··· Selected text ···

INDIANAPOLIS – Indiana's exasperated state health commissioner on Friday called out schools and other officials for not following evidence-based recommendations amid a COVID-19 surge that is now hitting children.
“This is the darkest time in the pandemic,” Dr. Kris Box said during a news briefing. She said she expects the next four to six weeks to get even worse if Hoosiers choose not to get vaccinated and not wear masks indoors.
She said at least 1,000 schools aren't reporting positive COVID-19 cases to the state dashboard as required by law. And Box said she can't think of anything else the state can do to get people and local elected officials to make the right choices.
“We are giving appropriate, accurate, evidence-based recommendations on how to get out of this surge,” she said.
On Friday the state reported 4,893 new cases and 21 new deaths. Allen County saw 245 new cases and one death.
Box cautioned that pediatric cases and hospitalizations are skyrocketing.
“To anyone who argues that COVID-19 does not impact children, I can assure you that every parent with a hospitalized child would disagree,” she said.
Four emergency districts in the state are over capacity on intensive care beds, including northeast Indiana. She said people are waiting for hours or can't get into emergency rooms that are inundated with COVID-19 cases. And Hoosiers are having elective procedures postponed – from cancer biopsies to hip and knee replacements.
Box was also asked about the Whitley County commissioners' decision to come out against contact tracing and quarantine rules, saying that if a person doesn't have symptoms, they should be able to go back to school and work.
She said an early Indiana study found that 45% of those who tested positive had no symptoms at the time. It was a random sample.

···

_Work order A_
How many new cases did the state report on Friday, according to the article on Indiana's COVID-19 surge?
_Work order B_
Reproduce the passage of the article on Indiana's COVID-19 surge from "She said at" to "hospitalizations are skyrocketing.".
Rely solely on the article above about Indiana's COVID-19 surge.

··· Information ···

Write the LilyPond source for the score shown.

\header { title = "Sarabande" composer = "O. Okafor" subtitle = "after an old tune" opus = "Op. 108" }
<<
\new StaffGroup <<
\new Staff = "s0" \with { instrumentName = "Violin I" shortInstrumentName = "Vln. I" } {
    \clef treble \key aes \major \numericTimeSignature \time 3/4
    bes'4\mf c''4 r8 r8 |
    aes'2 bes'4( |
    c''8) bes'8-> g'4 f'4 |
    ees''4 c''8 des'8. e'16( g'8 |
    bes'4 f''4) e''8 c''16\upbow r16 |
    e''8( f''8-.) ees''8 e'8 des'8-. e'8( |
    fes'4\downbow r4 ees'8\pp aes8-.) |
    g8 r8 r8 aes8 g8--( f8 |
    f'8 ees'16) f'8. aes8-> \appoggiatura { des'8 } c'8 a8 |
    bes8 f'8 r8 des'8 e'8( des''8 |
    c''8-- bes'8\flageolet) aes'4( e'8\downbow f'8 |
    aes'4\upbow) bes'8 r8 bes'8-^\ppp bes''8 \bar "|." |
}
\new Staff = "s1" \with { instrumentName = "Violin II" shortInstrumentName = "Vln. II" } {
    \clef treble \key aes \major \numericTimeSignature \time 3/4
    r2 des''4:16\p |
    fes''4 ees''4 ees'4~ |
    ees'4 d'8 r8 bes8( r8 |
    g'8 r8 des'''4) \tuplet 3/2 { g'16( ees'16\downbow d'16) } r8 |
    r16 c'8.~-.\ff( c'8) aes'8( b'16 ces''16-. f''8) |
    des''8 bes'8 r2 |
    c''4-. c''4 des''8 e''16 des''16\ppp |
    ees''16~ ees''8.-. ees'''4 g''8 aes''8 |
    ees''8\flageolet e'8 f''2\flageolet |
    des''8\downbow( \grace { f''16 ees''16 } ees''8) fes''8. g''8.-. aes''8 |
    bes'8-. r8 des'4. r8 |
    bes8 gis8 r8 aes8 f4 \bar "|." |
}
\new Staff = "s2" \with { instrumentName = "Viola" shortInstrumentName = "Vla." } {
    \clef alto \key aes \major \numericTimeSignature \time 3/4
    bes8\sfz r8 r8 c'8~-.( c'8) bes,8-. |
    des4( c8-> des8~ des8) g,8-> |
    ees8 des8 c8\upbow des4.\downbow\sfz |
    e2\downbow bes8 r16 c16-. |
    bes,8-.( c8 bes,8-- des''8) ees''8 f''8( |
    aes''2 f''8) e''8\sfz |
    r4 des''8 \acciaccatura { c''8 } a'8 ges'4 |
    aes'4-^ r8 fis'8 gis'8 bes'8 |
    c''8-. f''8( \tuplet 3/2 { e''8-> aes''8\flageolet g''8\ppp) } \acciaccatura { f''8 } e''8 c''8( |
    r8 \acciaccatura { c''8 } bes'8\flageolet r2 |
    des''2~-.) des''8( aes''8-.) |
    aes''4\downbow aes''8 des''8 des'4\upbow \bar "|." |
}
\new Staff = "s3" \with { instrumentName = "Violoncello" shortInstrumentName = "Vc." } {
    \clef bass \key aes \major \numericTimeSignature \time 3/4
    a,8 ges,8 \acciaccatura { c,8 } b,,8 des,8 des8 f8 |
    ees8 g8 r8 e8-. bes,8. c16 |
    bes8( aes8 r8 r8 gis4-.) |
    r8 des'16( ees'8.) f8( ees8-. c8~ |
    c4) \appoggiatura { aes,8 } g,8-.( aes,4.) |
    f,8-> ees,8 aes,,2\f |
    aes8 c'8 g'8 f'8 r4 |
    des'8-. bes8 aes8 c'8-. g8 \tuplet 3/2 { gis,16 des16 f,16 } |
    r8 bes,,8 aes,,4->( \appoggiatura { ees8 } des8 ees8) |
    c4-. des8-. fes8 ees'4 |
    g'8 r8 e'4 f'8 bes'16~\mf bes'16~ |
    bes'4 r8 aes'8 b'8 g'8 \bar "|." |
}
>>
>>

···

_Exercise response A_
4,893 new cases.

_Exercise response B_
She said at least 1,000 schools aren't reporting positive COVID-19 cases to the state dashboard as required by law. And Box said she can't think of anything else the state can do to get people and local elected officials to make the right choices.
“We are giving appropriate, accurate, evidence-based recommendations on how to get out of this surge,” she said.
On Friday the state reported 4,893 new cases and 21 new deaths. Allen County saw 245 new cases and one death.
Box cautioned that pediatric cases and hospitalizations are skyrocketing.